Who knew! I went to physical therapy and it seems it is a mild case (so far) and improving my posture with stretches and exercises can help.

So how can a new problem be a ray of sunshine? The ray of sunshine was the lack of activity in the MS. There is little to be done about MS, it usually progresses in spite of treatment, but arthritis is somewhat treatable.

So, a little blessing inside a bigger blessing disguised for awhile as a big problem. Sometimes we have to really hunt for the blessings.

In the multitude of my anxieties within me, your comfort delights my soul. Psalm 94:19

Anxiety, Be Gone

You will keep him in perfect peace, whose mind is stayed on You, because he trusts in You. Isaiah 26:3

My journey to perfect peace has been a long one, one directly led by God. Years ago, I was so axiety ridden that I feared leaving my home, even for short errands. Vacations were a terror – I worried about what might happen on the road – would the car break down, would something happen to our home in our absence. I struggled with these fears before each outing. These fears stole much of the enjoyment of life.

Gradually, over the years, God taught me to Trust Him, and NOT worry.  In the multitude of my anxieties within me, Your comfort delights my soul.

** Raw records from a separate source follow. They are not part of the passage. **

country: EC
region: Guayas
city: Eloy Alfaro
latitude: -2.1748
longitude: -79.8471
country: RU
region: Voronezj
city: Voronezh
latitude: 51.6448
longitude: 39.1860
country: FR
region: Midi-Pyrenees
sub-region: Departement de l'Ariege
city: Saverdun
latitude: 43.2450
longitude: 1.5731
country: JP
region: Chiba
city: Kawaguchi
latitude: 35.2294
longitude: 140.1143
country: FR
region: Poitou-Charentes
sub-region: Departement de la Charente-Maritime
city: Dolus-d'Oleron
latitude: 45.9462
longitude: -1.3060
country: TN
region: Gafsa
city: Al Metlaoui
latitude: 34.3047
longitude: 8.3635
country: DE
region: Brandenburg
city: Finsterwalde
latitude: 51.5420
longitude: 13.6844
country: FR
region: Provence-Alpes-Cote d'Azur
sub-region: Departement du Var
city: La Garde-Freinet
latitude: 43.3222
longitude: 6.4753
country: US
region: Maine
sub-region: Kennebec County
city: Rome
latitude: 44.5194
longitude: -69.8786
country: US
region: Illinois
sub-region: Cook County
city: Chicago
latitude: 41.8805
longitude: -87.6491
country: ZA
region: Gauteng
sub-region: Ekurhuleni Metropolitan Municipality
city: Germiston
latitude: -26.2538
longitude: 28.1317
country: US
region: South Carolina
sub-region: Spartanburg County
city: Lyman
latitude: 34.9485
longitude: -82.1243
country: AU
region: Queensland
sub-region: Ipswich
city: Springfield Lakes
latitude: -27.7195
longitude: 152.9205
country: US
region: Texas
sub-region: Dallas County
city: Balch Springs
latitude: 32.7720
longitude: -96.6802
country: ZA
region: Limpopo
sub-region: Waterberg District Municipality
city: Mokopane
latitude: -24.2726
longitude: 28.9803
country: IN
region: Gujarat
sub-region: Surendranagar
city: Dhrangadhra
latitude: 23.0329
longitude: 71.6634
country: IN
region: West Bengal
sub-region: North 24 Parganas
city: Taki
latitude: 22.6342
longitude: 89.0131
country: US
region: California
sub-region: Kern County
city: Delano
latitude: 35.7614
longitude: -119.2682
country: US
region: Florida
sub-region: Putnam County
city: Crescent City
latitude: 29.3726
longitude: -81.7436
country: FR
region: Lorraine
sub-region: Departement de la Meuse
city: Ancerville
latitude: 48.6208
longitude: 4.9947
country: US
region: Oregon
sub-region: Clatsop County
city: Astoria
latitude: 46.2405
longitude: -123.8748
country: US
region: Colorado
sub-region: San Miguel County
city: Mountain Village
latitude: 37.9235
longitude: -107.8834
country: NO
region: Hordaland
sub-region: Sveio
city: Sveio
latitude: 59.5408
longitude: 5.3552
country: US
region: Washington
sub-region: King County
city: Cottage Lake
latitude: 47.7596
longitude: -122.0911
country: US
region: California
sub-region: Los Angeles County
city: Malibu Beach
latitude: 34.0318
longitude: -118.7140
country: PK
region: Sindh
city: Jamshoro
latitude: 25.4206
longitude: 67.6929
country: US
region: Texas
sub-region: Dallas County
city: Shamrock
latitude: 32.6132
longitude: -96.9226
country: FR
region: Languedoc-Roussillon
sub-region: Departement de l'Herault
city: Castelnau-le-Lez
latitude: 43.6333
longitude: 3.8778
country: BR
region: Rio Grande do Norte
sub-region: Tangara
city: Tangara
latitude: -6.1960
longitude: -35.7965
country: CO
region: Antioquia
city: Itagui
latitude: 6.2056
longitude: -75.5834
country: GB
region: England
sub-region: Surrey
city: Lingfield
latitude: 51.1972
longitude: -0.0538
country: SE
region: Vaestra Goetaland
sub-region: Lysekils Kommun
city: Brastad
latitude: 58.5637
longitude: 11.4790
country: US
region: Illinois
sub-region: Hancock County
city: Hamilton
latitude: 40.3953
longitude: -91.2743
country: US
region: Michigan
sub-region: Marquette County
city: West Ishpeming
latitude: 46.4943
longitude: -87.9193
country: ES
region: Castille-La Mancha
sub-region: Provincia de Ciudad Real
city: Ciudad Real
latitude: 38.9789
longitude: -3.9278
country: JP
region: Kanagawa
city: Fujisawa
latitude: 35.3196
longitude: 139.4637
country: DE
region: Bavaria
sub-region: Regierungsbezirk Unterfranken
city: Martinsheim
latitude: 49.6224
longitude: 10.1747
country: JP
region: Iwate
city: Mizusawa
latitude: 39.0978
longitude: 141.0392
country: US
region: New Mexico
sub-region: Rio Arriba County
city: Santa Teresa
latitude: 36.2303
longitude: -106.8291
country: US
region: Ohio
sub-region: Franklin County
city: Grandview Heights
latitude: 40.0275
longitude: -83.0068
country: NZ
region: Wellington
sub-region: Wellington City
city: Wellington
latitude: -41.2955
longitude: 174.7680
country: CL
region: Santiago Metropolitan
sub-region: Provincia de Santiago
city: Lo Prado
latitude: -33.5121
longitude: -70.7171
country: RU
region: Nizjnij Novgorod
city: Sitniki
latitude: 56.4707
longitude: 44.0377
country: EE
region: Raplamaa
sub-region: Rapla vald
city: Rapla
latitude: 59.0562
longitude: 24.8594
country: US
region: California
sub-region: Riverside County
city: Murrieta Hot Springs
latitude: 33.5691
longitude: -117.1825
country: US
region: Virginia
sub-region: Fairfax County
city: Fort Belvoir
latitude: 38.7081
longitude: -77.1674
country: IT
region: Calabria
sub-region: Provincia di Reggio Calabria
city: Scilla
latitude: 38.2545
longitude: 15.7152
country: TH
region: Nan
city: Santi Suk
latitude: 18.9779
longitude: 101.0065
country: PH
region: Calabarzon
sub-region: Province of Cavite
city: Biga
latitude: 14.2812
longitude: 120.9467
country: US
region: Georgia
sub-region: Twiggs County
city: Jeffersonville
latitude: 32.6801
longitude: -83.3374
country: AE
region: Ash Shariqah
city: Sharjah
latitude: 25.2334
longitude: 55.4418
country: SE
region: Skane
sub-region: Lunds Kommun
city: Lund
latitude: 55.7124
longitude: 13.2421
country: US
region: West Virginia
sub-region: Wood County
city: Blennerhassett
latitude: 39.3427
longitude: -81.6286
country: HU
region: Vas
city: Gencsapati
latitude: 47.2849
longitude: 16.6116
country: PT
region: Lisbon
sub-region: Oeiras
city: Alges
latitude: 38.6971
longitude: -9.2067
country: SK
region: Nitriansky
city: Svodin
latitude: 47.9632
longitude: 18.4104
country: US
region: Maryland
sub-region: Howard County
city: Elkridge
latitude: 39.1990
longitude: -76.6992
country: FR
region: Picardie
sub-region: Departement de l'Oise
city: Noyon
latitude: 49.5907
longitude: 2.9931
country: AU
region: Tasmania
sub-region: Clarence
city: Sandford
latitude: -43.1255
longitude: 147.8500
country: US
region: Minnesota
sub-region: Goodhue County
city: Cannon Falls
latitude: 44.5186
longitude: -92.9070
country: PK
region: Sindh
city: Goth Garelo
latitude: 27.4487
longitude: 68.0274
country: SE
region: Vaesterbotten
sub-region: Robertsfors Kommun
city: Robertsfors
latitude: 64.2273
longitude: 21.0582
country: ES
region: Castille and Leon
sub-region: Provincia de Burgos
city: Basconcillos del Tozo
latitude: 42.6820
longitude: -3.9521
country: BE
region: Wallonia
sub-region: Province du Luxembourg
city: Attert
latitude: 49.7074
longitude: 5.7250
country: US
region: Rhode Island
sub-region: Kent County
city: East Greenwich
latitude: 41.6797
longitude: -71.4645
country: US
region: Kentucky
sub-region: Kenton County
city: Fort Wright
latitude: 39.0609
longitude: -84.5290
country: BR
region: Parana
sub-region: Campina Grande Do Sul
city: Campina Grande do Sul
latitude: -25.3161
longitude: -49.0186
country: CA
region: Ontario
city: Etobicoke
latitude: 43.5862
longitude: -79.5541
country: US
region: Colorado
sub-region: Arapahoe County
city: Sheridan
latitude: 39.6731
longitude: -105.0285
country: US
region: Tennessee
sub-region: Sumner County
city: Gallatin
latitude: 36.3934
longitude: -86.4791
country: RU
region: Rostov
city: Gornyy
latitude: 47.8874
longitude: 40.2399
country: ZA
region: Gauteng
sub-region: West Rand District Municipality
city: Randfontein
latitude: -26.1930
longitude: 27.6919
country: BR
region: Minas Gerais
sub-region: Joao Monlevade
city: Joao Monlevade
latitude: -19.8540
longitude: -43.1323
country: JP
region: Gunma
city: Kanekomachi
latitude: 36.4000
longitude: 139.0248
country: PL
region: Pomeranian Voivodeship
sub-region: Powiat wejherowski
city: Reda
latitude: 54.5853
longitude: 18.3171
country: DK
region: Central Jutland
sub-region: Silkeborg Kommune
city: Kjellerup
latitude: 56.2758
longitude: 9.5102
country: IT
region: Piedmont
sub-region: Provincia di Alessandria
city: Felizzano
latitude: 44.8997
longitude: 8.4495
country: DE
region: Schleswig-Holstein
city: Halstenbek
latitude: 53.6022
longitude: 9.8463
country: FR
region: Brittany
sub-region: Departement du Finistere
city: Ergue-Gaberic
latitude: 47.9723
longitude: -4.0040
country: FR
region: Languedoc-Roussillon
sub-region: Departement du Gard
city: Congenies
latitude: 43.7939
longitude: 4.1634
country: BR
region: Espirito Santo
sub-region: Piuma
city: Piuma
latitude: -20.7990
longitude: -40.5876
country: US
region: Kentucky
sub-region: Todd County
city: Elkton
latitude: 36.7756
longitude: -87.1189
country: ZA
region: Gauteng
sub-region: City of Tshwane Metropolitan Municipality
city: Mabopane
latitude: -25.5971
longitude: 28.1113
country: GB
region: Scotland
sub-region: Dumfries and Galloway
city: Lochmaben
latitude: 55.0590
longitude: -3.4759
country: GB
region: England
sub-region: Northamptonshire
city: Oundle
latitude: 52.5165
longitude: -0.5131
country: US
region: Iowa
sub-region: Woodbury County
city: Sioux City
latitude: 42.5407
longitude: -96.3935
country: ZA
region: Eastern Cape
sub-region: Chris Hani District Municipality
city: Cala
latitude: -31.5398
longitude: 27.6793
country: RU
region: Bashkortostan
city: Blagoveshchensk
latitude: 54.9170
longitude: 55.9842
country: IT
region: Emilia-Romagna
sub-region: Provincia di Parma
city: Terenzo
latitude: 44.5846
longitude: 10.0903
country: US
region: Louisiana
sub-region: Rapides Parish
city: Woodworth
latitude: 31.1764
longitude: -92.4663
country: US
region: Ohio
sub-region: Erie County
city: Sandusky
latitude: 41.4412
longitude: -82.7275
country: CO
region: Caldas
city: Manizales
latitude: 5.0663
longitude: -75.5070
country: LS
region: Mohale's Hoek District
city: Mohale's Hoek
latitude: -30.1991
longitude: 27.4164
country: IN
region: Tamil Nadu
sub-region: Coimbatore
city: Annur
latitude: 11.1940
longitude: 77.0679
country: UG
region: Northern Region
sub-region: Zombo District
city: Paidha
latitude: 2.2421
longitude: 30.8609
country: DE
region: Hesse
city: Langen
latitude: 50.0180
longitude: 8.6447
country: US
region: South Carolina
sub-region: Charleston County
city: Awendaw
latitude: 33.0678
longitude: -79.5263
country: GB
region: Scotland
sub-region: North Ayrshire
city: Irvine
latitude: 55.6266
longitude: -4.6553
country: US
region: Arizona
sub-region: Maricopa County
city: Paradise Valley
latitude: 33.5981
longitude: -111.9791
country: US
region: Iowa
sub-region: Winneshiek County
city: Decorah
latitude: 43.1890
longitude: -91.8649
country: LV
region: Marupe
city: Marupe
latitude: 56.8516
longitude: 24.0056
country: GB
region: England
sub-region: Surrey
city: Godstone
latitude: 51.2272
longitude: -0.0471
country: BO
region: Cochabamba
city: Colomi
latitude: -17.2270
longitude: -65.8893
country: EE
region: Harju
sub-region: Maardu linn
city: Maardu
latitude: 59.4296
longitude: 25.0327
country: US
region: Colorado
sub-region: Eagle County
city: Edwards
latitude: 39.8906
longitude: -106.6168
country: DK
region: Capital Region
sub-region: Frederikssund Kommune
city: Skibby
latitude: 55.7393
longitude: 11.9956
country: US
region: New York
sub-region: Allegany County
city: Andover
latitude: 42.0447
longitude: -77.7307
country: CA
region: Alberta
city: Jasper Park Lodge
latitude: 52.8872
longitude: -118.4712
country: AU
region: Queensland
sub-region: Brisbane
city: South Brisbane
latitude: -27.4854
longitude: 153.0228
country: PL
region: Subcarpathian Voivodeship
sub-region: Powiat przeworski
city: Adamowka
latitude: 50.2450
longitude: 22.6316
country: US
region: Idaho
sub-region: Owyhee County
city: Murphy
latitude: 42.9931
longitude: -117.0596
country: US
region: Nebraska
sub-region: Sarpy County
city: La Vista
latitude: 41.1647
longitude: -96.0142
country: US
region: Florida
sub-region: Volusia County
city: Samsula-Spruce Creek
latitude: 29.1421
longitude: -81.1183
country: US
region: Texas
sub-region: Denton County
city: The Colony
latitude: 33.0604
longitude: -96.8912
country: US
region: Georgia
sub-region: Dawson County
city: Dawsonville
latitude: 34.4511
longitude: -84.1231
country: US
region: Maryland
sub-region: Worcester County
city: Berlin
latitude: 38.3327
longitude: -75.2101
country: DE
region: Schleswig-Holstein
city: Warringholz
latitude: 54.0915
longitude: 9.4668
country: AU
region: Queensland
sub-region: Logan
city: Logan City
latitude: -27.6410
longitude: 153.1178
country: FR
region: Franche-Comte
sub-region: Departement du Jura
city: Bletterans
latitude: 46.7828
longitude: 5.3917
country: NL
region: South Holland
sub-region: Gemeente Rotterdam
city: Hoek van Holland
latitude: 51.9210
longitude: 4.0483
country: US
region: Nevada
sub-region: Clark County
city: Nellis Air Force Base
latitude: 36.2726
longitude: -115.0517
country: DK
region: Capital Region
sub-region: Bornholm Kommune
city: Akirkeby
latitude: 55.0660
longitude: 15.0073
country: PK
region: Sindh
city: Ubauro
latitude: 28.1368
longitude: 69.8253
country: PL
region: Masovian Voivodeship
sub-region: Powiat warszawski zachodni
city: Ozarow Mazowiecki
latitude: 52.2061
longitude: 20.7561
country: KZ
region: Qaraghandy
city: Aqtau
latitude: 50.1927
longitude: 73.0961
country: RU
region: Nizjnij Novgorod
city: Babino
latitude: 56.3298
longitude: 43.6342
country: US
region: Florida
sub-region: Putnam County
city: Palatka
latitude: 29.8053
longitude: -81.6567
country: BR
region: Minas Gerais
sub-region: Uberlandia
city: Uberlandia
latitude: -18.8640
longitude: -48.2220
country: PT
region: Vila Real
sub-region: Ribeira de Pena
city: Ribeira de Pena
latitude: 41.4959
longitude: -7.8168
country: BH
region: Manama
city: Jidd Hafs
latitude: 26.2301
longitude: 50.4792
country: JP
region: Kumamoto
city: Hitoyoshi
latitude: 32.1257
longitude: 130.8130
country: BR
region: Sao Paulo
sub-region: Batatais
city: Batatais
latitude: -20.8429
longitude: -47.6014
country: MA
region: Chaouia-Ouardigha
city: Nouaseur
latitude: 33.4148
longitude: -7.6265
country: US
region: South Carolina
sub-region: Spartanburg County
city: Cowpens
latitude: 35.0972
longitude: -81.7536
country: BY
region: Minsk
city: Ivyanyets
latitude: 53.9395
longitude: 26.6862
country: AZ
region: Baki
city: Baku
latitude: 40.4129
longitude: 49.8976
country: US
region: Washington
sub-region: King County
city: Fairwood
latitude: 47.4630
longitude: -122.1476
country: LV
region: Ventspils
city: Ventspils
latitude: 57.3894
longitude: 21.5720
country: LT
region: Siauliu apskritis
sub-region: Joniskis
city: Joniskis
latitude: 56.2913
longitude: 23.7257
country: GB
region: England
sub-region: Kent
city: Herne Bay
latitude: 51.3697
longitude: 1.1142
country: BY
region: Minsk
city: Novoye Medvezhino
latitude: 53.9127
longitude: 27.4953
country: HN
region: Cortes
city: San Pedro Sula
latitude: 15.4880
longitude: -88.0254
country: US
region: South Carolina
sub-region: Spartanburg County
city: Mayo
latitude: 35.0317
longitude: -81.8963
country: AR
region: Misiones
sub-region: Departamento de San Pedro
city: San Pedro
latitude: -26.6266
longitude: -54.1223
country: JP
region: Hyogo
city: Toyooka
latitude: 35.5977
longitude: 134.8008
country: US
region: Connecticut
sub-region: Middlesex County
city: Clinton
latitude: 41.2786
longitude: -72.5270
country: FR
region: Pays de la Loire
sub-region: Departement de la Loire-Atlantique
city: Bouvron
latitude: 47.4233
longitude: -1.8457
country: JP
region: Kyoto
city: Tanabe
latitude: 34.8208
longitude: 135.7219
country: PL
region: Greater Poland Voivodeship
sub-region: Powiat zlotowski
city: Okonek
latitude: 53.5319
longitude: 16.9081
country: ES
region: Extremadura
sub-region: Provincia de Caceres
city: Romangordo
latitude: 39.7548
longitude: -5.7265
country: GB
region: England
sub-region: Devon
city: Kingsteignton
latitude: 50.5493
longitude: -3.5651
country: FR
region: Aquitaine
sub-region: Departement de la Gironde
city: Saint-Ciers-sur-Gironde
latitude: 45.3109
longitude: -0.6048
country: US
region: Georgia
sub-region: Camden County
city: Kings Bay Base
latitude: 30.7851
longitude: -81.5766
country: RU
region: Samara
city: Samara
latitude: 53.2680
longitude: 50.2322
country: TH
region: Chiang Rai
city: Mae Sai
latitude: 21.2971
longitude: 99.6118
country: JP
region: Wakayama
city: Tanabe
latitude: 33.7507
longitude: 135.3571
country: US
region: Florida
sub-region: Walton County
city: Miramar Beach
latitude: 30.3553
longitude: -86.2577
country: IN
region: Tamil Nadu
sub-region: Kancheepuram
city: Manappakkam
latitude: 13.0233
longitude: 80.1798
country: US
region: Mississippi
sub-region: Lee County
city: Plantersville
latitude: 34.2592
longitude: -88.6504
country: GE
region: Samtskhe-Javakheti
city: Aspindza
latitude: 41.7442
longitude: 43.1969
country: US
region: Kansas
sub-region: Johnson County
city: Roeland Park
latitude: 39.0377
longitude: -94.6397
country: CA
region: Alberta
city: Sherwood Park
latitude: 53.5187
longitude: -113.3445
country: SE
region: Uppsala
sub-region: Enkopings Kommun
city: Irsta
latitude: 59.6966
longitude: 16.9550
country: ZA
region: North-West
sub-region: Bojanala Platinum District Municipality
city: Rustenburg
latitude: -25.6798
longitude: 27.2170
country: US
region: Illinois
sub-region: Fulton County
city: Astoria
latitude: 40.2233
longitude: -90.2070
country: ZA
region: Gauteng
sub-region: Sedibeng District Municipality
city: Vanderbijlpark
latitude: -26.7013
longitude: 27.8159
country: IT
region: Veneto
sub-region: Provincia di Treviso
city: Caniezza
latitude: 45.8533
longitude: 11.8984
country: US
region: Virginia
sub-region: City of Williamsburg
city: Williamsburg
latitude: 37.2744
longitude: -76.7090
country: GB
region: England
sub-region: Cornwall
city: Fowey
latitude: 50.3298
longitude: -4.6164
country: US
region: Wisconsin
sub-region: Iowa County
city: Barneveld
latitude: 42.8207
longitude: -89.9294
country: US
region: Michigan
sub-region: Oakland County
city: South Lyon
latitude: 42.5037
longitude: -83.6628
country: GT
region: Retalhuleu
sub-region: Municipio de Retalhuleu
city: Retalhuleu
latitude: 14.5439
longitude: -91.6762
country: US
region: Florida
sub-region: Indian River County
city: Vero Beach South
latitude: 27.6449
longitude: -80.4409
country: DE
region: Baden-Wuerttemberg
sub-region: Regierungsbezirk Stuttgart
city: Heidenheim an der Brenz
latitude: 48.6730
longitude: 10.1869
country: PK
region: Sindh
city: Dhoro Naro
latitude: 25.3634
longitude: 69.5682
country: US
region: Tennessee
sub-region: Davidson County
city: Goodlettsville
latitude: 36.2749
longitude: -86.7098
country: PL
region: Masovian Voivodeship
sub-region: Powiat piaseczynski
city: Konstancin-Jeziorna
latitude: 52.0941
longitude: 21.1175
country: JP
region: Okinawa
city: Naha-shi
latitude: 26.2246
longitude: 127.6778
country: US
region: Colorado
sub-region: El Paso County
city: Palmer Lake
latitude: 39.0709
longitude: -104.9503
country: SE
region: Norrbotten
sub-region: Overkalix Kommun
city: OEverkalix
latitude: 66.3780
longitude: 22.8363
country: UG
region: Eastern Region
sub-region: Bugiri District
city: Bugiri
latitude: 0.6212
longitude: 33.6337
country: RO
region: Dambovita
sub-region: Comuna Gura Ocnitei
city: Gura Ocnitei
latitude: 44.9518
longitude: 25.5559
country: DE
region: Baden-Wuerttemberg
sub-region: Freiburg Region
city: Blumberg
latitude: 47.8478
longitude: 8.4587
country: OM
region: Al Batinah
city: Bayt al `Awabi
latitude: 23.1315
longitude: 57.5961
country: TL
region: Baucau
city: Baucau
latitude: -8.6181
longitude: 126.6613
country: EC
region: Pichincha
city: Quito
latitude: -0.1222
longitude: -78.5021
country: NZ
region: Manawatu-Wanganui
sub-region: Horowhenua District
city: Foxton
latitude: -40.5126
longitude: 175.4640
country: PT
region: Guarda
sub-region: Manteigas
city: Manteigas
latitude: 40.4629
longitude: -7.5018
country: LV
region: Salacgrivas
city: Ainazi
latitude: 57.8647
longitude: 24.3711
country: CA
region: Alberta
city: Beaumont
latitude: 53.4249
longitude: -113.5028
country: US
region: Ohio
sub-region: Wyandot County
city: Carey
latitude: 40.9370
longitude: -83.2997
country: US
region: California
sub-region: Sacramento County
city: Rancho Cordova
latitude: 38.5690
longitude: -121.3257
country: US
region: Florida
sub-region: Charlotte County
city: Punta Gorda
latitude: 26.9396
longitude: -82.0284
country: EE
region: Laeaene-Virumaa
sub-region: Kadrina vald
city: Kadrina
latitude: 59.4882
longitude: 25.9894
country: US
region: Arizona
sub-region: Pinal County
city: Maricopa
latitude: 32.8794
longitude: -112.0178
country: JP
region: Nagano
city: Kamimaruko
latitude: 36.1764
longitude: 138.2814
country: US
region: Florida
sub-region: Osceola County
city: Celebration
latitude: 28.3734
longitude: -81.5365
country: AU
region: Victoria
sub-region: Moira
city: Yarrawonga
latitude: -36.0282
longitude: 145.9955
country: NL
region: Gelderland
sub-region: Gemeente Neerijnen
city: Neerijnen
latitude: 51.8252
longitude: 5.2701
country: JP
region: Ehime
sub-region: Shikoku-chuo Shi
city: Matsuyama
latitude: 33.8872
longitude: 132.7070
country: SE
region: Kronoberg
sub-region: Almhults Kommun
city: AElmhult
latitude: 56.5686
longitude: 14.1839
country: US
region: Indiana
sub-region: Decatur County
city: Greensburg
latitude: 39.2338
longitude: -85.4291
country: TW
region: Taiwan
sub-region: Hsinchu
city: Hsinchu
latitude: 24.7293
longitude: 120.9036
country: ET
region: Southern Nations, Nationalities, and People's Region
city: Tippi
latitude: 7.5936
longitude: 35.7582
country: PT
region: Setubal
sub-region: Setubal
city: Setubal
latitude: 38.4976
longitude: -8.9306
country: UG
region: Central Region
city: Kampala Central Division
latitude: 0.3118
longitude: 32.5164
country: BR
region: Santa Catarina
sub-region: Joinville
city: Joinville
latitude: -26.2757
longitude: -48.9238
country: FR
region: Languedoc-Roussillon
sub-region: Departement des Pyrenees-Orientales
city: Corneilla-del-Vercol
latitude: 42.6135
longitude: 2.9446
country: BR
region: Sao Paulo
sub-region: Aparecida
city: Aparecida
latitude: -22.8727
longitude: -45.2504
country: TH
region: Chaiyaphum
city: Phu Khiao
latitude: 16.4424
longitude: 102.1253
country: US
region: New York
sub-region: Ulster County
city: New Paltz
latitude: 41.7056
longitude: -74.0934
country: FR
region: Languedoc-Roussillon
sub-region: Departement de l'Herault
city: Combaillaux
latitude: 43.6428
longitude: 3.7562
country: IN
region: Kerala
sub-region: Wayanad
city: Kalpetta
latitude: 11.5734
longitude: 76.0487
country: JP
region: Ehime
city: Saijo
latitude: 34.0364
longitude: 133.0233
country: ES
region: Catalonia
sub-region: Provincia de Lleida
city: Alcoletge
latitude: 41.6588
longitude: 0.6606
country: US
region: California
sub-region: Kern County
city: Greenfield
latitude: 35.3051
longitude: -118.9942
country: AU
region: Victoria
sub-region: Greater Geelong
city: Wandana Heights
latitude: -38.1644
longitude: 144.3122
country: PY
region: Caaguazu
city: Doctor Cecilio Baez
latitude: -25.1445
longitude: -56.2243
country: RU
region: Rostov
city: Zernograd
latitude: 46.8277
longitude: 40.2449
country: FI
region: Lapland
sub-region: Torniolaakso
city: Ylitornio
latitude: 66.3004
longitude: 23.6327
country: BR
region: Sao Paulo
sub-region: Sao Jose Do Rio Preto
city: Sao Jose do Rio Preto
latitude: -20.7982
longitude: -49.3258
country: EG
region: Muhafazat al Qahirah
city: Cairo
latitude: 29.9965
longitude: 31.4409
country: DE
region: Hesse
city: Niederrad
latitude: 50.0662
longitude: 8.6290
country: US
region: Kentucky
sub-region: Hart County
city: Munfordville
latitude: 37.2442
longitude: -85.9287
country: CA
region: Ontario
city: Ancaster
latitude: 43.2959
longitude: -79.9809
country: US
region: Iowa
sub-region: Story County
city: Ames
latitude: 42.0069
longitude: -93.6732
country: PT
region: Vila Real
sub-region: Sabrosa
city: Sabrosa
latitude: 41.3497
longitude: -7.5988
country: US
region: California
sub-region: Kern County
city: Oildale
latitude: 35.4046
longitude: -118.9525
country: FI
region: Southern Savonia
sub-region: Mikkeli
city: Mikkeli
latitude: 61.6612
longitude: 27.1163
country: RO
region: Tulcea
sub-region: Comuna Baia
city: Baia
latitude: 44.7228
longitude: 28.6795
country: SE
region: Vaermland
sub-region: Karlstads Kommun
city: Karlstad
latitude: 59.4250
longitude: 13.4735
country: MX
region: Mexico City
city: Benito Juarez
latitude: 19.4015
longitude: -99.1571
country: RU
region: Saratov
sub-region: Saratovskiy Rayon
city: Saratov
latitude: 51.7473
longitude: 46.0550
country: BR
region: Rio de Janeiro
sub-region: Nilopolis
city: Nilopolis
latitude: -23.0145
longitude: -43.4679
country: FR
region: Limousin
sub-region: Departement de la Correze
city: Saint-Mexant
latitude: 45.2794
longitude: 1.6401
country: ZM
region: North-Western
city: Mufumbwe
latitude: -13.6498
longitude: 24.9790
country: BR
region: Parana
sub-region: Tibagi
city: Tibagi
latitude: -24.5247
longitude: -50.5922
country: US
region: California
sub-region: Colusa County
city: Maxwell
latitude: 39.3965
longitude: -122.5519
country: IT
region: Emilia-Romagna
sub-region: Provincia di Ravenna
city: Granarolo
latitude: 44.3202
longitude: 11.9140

Psalm 94:19 

By giving Him control over what happens to me, I can relax, not because nothing ‘bad’ will happen to me, but because He will be there, working for me and for His purposes. Slowly, I learned to turn to Him with more and more of my concerns, submitting them to His perfect will. He has trained me to rely on Him and His love. He prepared me for Cancer and MS.

God wants us to live in Him every moment of the day. Our minds should be ’stayed’ on Him. He should be a constant presence in our minds, teaching and guiding us. Worrying about the future shows our lack of trust in Him.

Therefore, do not worry about tomorrow, for tomorrow will worry about its own things. Sufficient for the day is its own trouble. Matthew 63:4

God’s presence and care is an enormous blessing, one available to all who are willing to submit to His will.